The Six Sigma Indirect Sourcing Process. In the new indirect sourcing process, we have developed a six sigma process for managing the supply chain - encompassing the requisitioning to remittance process. To start, we are empowering end users to access the Trading Process Network (TPN) to order products or services from on-line supplier catalogs. If an item can not be found in our catalog, an off-catalog requisition process can be used. Also, products or services can be submitted out for bid via the TPN Post module. Based on the user profile and defined business rules, the system controls the process flow, routing and approval requirements. The system is also integrated with a standard e-mail system to permit easy notification of activity. All orders are processed via EDI to suppliers once approved. We are employing two payment settlement processes:

  1. Traditional receiving and invoice processing with 2 way evaluated receipts a longer term goal
  2. A procurement card to process low dollar transactions.

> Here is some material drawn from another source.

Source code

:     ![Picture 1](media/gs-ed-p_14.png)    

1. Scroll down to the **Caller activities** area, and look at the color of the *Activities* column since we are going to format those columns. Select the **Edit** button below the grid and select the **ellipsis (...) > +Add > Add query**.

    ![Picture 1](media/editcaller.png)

All transactions are processed via the shared service accounts payable facility with data transmitted to the data warehouse.

GE's Global Indirect Sourcing Vision. Launching from this foundation, our vision is to implement an Intranet based global Enterprise Sourcing and Payables System (ESP) - integrated with each business' enterprise application. Within 3 years we want to capture $ 5 billion in annual volume, bring the appropriate number of suppliers on-line, process all transactions electronically and maximize the utilization of the procurement card. We are confident that this new process will deliver millions of dollars in savings in both costs and productivity.

The Components of the Enterprise Sourcing and Payables (ESP)-Integrated Indirect Service. The ESP-IIS system is made up of three components:

  1. The Purchasing Service with TPN as the backbone
  2. The Payment Settlement Process
  3. The strategic sourcing Data Warehouse

All three components are linked via the internal GE Intranet with external links to the marketplace via the Internet and EDI.

Focus on the Indirect Commodity Groups. As we look at implementing the ESP-IIS program, we are focusing on three areas:

  1. Indirect Non-Core purchases like advertising, promotions, office supplies, computers, professional services, contract labor, etc.
  2. Indirect Core purchases like MRO and packaging
  3. Indirect Other purchasing like capital equipment, tooling, etc.

GE currently utilizes a central process model for managing its travel and living purchases, telecommunications and transportation requirements.

We look for synergistic opportunities across all of the GE businesses to create a single buying channel.

ESP-IIS Benefits. By implementing this program, we see two areas of benefit:

  1. Hard Benefits in terms of price leverage and usage/leakage control
  2. Soft Benefits in terms of Six Sigma process quality improvements and lowering the cost of each transaction.

All in all, this program will deliver significantly to the company's bottom line, thus driving GE's competitiveness and positioning GE to better serve its customers.

Lessons Learned. Unlike many E-Commerce offerings you hear about today, this program is for real! When launching an initiative like this, it is a "Total" Process Project. Involve everyone: Requisitioners, Purchasing, Account payables, Suppliers - yet still be focused.

We had to look at all areas of the process:

  • Data Collection
  • Education
  • Process Mapping
  • Technology
  • Developing the Business Case
  • Internet/Intranet/Extranet (Infrastructure)

As the project comes together, it is recommended that the solution be piloted in a small area first - then production rollout would follow.

Conclusion. GE has seen tremendous opportunities through utilization of Electronic Commerce techniques. We are taking the lead in the developing a comprehensive E-Commerce sourcing and payables Process by changing the rules of engagement between GE and its suppliers. We are confident that this process will provide significant benefits to General Electric and its suppliers.